From the point of view of being someone who believes in democratic accountability, the idea of four justices in Massachusetts deciding the issue of same-sex marriage—based on their own state constitution alone, mind you—for the rest of the country is profoundly disturbing. The comparison to Loving v. Virginia (388 US 1; 1967) doesn’t wash, because that case was a decision reached by the U.S. Supreme Court. In practice, of course, much economic regulation is carried out this way—the product liability standards of the most plaintiff-friendly jurisdiction in Mississippi are de facto the product liability standards of the nation. That doesn’t mean I have to particularly care for its extension into other areas of law.

On the other hand, though, there’s a great deal of legislation that is outmoded, overly intrusive, or downright pure garbage on the books—and legislatures full of spineless creatures who are loath to stand up to excise these laws from the statute books. Sure, they could do the right thing and repeal Mississippi’s idiotic law that makes cohabitation by unmarried couples illegal (you can go to jail for six months), but why risk grief from Donald Wildmon and his dwindling band of morals police? These laws may be “uncommonly silly,” to borrow from Justice Thomas’ dissent in Lawrence v. Texas, but that silliness was obviously not evident enough to the Texas legislature for that state’s sodomy statute to be repealed. And, in the meantime, people go to jail or are fined on the basis of a law that most observers would concede is “uncommonly silly.” Ends do not justify means, but neither do means inherently justify ends.

Now, unlike the aforementioned cohabitation statute, or Texas’ sodomy statute, prohibitions against same-sex marriage are not necessarily “uncommonly silly.” They may not even be silly. If you’re someone concerned about the free association and free exercise rights of coreligionists, you might reasonably conclude that legalization of same-sex marriage might soon lead to judicial requirements that a church perform the sacraments of marriage for same-sex couples, even if such sacraments would be contrary to its doctrine. Marriage remains an important institution to millions of Americans; for every Britney Spears or J-Lo who makes a mockery of the institution, there are thousands of responsible, but sometimes imperfect, people who make their best effort to uphold it. It is not an institution to be altered lightly.

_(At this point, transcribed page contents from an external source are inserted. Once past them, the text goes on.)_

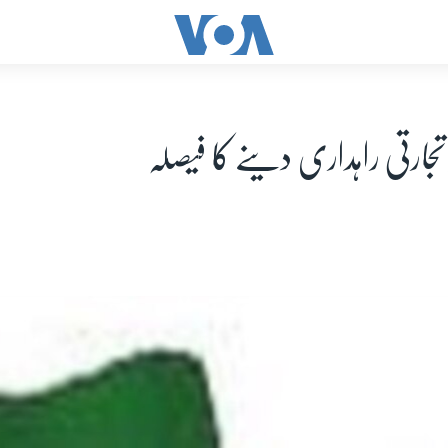
 تجارتی راہداری دینے کا فیصلہ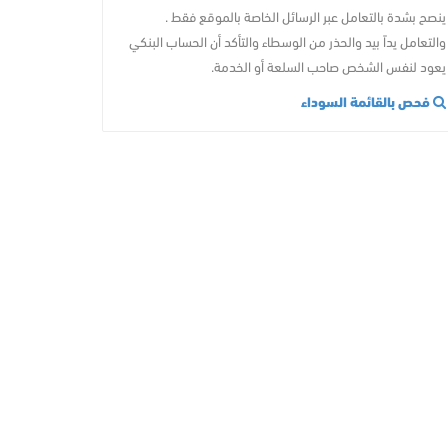
ينصح بشدة بالتعامل عبر الرسائل الخاصة بالموقع فقط .
والتعامل يداً بيد والحذر من الوسطاء والتأكد أن الحساب البنكي
يعود لنفس الشخص صاحب السلعة أو الخدمة.
فحص بالقائمة السوداء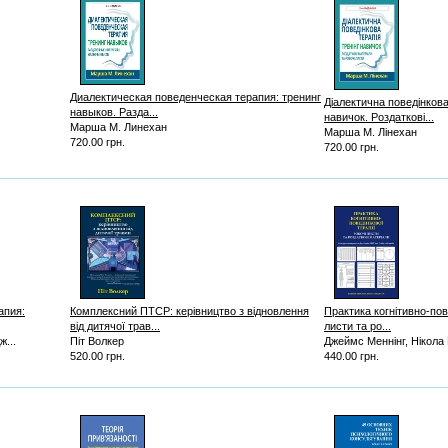
Диалектическая поведенческая терапия: тренинг
Діалектична поведінкова
навыков. Разда...
навичок. Роздаткові...
Марша М. Линехан
Марша М. Лінехан
720.00 грн.
720.00 грн.
апия:
Комплексний ПТСР: керівництво з відновлення
Практика когнітивно-пове
від дитячої трав...
листи та ро...
...
Піт Волкер
Джеймс Меннінг, Нікола
520.00 грн.
440.00 грн.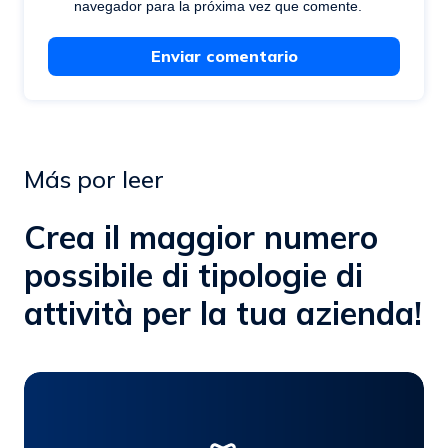
navegador para la próxima vez que comente.
Enviar comentario
Más por leer
Crea il maggior numero
possibile di tipologie di
attività per la tua azienda!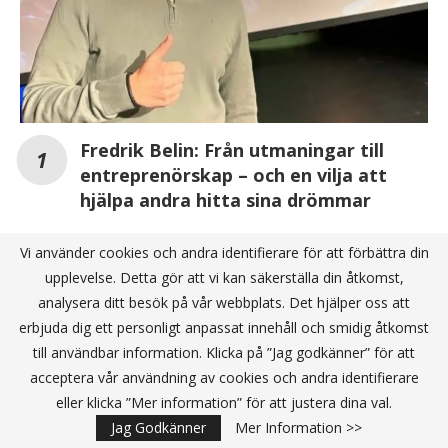
Fredrik Belin: Från utmaningar till
entreprenörskap – och en vilja att
hjälpa andra hitta sina drömmar
Vi använder cookies och andra identifierare för att förbättra din
Här är vinnarna i Venture Cups Sverigefinal –
upplevelse. Detta gör att vi kan säkerställa din åtkomst,
Startup 2024!
analysera ditt besök på vår webbplats. Det hjälper oss att
erbjuda dig ett personligt anpassat innehåll och smidig åtkomst
Sverige och Europa sätter nytt rekord
till användbar information. Klicka på ”Jag godkänner” för att
acceptera vår användning av cookies och andra identifierare
eller klicka ”Mer information” för att justera dina val.
ANNONS
Jag Godkänner
Mer Information >>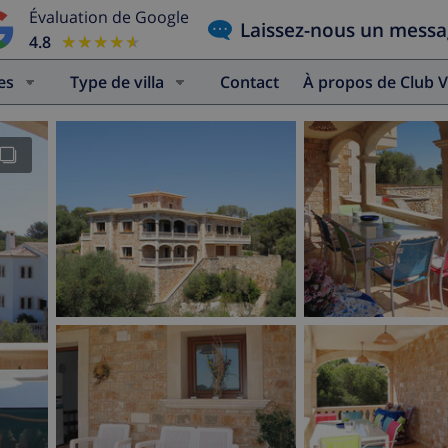
Évaluation de Google
Laissez-nous un mess
4.8
★★★★★
★★★★★
es
Type de villa
Contact
À propos de Club V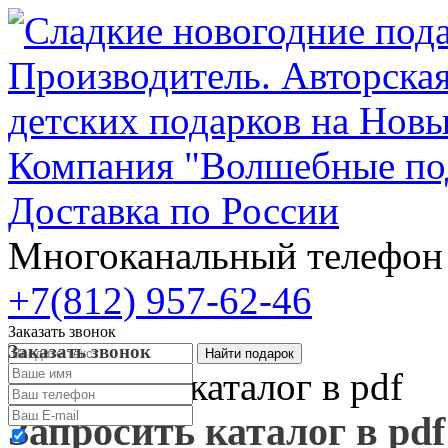
Компания "Волшебные по
Доставка по России
Многоканальный телефо
+7(812) 957-62-46
Заказать звонок
Заказать звонок
Запросить каталог в pdf
Запросить каталог в pdf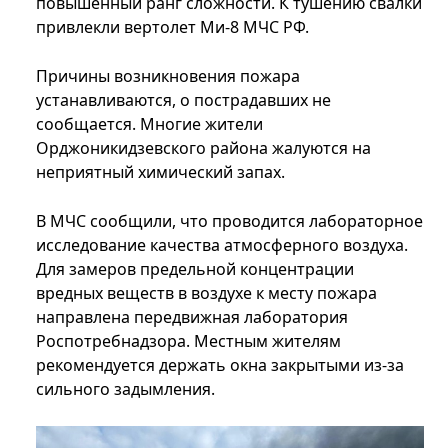
повышенный ранг сложности. К тушению свалки
привлекли вертолет Ми-8 МЧС РФ.
Причины возникновения пожара
устанавливаются, о пострадавших не
сообщается. Многие жители
Орджоникидзевского района жалуются на
неприятный химический запах.
В МЧС сообщили, что проводится лабораторное
исследование качества атмосферного воздуха.
Для замеров предельной концентрации
вредных веществ в воздухе к месту пожара
направлена передвижная лаборатория
Роспотребнадзора. Местным жителям
рекомендуется держать окна закрытыми из-за
сильного задымления.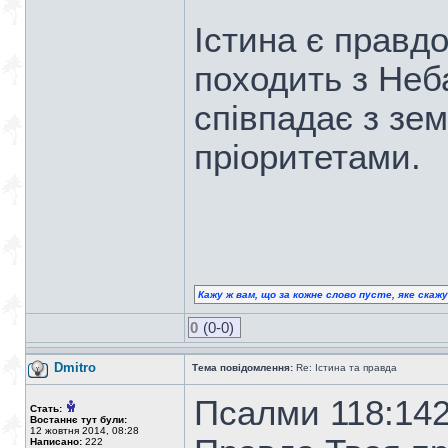
Істина є правд
походить з Неб
співпадає з з
пріоритетами.
Кажу ж вам, що за кожне слово пусте, яке скаж
0
(0-0)
Dmitro
Тема повідомлення:
Re: Істина та правда
Псалми 118:14
Стать:
Востаннє тут були:
12 жовтня 2014, 08:28
Написано:
222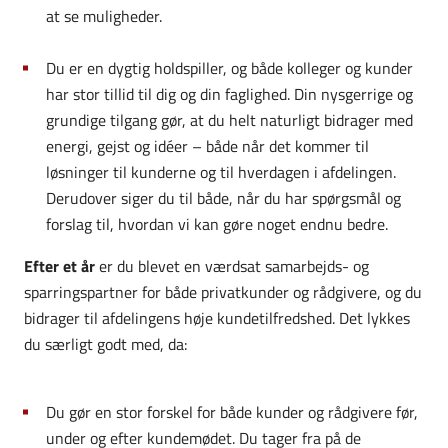
at se muligheder.
Du er en dygtig holdspiller, og både kolleger og kunder
har stor tillid til dig og din faglighed. Din nysgerrige og
grundige tilgang gør, at du helt naturligt bidrager med
energi, gejst og idéer – både når det kommer til
løsninger til kunderne og til hverdagen i afdelingen.
Derudover siger du til både, når du har spørgsmål og
forslag til, hvordan vi kan gøre noget endnu bedre.
Efter et år
er du blevet en værdsat samarbejds- og
sparringspartner for både privatkunder og rådgivere, og du
bidrager til afdelingens høje kundetilfredshed. Det lykkes
du særligt godt med, da:
Du gør en stor forskel for både kunder og rådgivere før,
under og efter kundemødet. Du tager fra på de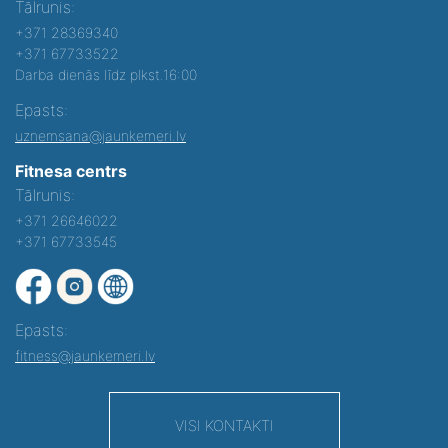
Tālrunis:
+371 28369340
+371 67733522
Darba dienās līdz plkst.16:00
Epasts:
uznemsana@jaunkemeri.lv
Fitnesa centrs
Tālrunis:
+371 26646022
+371 67733545
Epasts:
fitness@jaunkemeri.lv
VISI KONTAKTI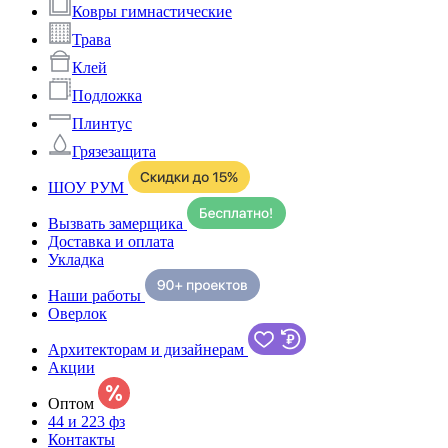
Ковры гимнастические
Трава
Клей
Подложка
Плинтус
Грязезащита
ШОУ РУМ
Вызвать замерщика
Доставка и оплата
Укладка
Наши работы
Оверлок
Архитекторам и дизайнерам
Акции
Оптом
44 и 223 фз
Контакты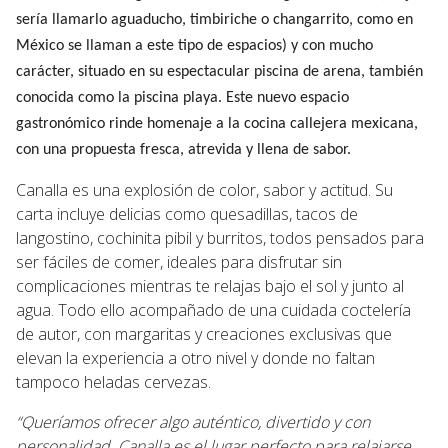
sería llamarlo aguaducho, timbiriche o changarrito, como en
México se llaman a este tipo de espacios) y con mucho
carácter, situado en su espectacular piscina de arena, también
conocida como la piscina playa. Este nuevo espacio
gastronómico rinde homenaje a la cocina callejera mexicana,
con una propuesta fresca, atrevida y llena de sabor.
Canalla es una explosión de color, sabor y actitud. Su
carta incluye delicias como quesadillas, tacos de
langostino, cochinita pibil y burritos, todos pensados para
ser fáciles de comer, ideales para disfrutar sin
complicaciones mientras te relajas bajo el sol y junto al
agua. Todo ello acompañado de una cuidada coctelería
de autor, con margaritas y creaciones exclusivas que
elevan la experiencia a otro nivel y donde no faltan
tampoco heladas cervezas.
“Queríamos ofrecer algo auténtico, divertido y con
personalidad. Canalla es el lugar perfecto para relajarse,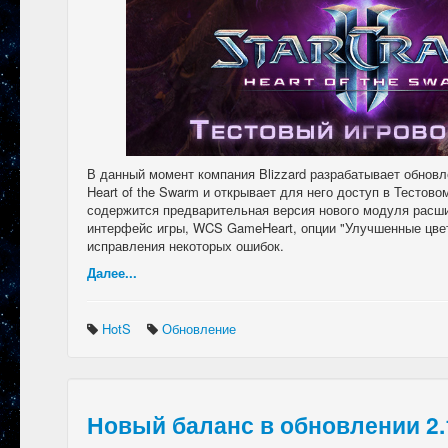
В данный момент компания Blizzard разрабатывает обновлен
Heart of the Swarm и открывает для него доступ в Тестово
содержится предварительная версия нового модуля расш
интерфейс игры, WCS GameHeart, опции "Улучшенные цвет
исправления некоторых ошибок.
Далее...
HotS
Обновление
Новый баланс в обновлении 2.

Nor do I personally find outcome-based arguments in favor of (or for that matter, in opposition to) same-sex marriage persuasive. As a matter of principle, I believe fundamental liberties should not be subject to cost-benefit analysis. Questions of whether gay marriage will “civilize homosexual men” or lead to higher divorce rates miss the point.

In the end, I don’t have an easy answer. My gut feeling, proponent of individual liberty that I am, is that if two people want to be married and they are consenting adults, that’s just fine with me. But I can see where reasonable people can differ, and I don’t know what I could say to make them think differently.

* A “natural court” is a period during which the Supreme Court’s membership doesn’t change. The current “natural court” began when Stephen Breyer replaced Harry Blackmun in 1994.